ZU LESENDER AUSZUG
Bezogen auf die Patienten mit intensivmedizinischer Versorgung wurde das Missverhältnis noch größer. So nahmen die Krankenhäuser mittlerer Größe zwar 15 Prozent dieser Kranken auf, hatten aber nur 11 Prozent aller Intensivbetten zur Verfügung.
Eine weitere Tabelle zeigt dann: Besonders kleine Hospitäler, die selbst nur ein Drittel der medizinischen Infrastruktur ausmachen, haben überdurchschnittlich viele COVID-19-Patienten in andere Krankenhäuser verlegt, sei es zur Nachbehandlung oder zur weiteren intensivmedizinischen Versorgung. 38 Prozent der Patienten wurden an andere Krankenhäuser verlegt. Krankenhäuser mittlerer Größe dagegen hatten dann die meisten Intensivfälle pro Intensivbett.
Wo sind die Kranken hin?
Wie kommt aber wiederum andererseits das Bild von leeren Operationssälen und verwaisten Fluren zustande? Aufgrund der aufkommenden Panik ab Mitte März 2020 hielten die Krankenhäuser ihre Kapazitäten für die potenziell zu erwartenden COVID-19-Fälle frei und bauten dafür ihre Intensivkapazitäten aus.
Die Statistiken über die Auslastung je nach Krankheitsbild zeigen: Ab Kalenderwoche 11, dem Beginn der Pandemiemaßnahmen in Deutschland im Jahr 2020, wurden deutlich weniger planbare Operationen durchgeführt. Bei einigen Diagnosen fragt man sich aber dennoch: Wohin sind die Kranken dann verschwunden?

AUFGABENDETAILS
Beantworten Sie zum Auszug über die Krankenhausauslastung in der COVID-19-Pandemie diese Fragen:
(a) Welchen Anteil der Intensivpatienten nahmen Krankenhäuser mittlerer Größe auf, und über welchen Anteil aller Intensivbetten verfügten sie?
(b) Ab wann hielten die Krankenhäuser ihre Kapazitäten für erwartete COVID-19-Fälle frei?
(c) Ab welcher Kalenderwoche wurden deutlich weniger planbare Operationen durchgeführt?
Bitte stützen Sie sich ausschließlich auf den Auszug.

GEGEBENE EINTRÄGE
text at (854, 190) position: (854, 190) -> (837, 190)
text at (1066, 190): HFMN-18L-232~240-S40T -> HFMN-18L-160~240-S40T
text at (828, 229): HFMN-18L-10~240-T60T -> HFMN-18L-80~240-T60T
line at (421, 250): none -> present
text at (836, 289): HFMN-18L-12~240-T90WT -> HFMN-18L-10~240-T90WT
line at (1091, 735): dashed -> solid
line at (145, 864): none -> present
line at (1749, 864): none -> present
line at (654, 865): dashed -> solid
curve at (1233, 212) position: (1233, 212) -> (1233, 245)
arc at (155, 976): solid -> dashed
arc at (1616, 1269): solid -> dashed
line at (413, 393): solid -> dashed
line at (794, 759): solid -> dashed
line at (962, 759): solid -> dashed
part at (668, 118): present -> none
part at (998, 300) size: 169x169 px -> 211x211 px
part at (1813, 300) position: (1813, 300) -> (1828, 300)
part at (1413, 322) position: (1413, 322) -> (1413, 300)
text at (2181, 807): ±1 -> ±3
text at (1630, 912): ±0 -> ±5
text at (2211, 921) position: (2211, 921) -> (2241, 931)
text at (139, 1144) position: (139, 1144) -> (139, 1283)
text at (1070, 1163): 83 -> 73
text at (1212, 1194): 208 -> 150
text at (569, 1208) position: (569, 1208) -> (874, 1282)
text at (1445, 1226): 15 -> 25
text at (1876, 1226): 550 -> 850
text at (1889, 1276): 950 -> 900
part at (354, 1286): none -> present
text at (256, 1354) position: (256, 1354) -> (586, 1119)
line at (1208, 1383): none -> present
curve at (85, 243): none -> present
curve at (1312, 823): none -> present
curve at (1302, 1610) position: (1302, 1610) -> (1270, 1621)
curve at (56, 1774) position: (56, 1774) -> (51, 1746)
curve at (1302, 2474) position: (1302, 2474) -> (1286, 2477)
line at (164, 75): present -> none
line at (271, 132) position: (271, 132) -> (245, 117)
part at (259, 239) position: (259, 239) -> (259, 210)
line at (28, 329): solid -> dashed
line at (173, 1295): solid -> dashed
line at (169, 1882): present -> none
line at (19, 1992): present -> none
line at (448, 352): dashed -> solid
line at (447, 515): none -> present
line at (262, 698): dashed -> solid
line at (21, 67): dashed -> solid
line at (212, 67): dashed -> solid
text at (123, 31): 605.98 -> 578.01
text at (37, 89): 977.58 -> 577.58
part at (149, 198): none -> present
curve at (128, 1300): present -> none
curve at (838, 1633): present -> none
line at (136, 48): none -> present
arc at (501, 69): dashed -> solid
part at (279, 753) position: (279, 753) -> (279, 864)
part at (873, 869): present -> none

LÖSUNG
(a) 15 Prozent der Intensivpatienten, aber nur 11 Prozent aller Intensivbetten.
(b) Ab Mitte März 2020.
(c) Ab Kalenderwoche 11.